• EXERCISE DESCRIPTION:
List each line of the data that holds the string "span".

• RECORDS:
::::::::
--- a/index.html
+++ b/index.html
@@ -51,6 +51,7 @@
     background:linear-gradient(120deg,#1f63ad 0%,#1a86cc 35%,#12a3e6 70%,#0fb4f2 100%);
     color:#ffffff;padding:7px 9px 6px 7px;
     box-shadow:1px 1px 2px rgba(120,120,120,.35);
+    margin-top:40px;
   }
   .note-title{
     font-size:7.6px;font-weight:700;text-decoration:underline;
::::::::
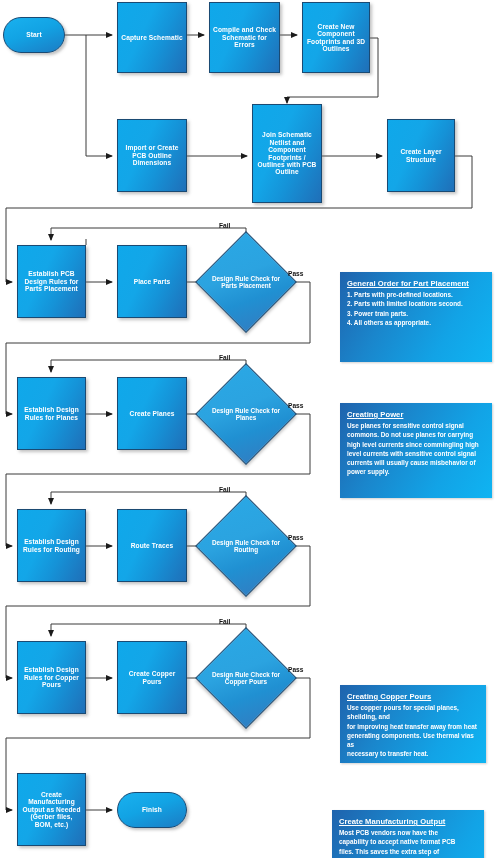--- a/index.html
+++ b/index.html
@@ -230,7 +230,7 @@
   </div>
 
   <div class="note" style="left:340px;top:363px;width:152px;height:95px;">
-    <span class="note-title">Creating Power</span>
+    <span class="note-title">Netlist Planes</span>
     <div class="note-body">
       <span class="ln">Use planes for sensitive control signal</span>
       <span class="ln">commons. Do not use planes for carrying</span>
::::::::
• RESULT OF THIS EXERCISE:
-    <span class="note-title">Creating Power</span>
+    <span class="note-title">Netlist Planes</span>
       <span class="ln">Use planes for sensitive control signal</span>
       <span class="ln">commons. Do not use planes for carrying</span>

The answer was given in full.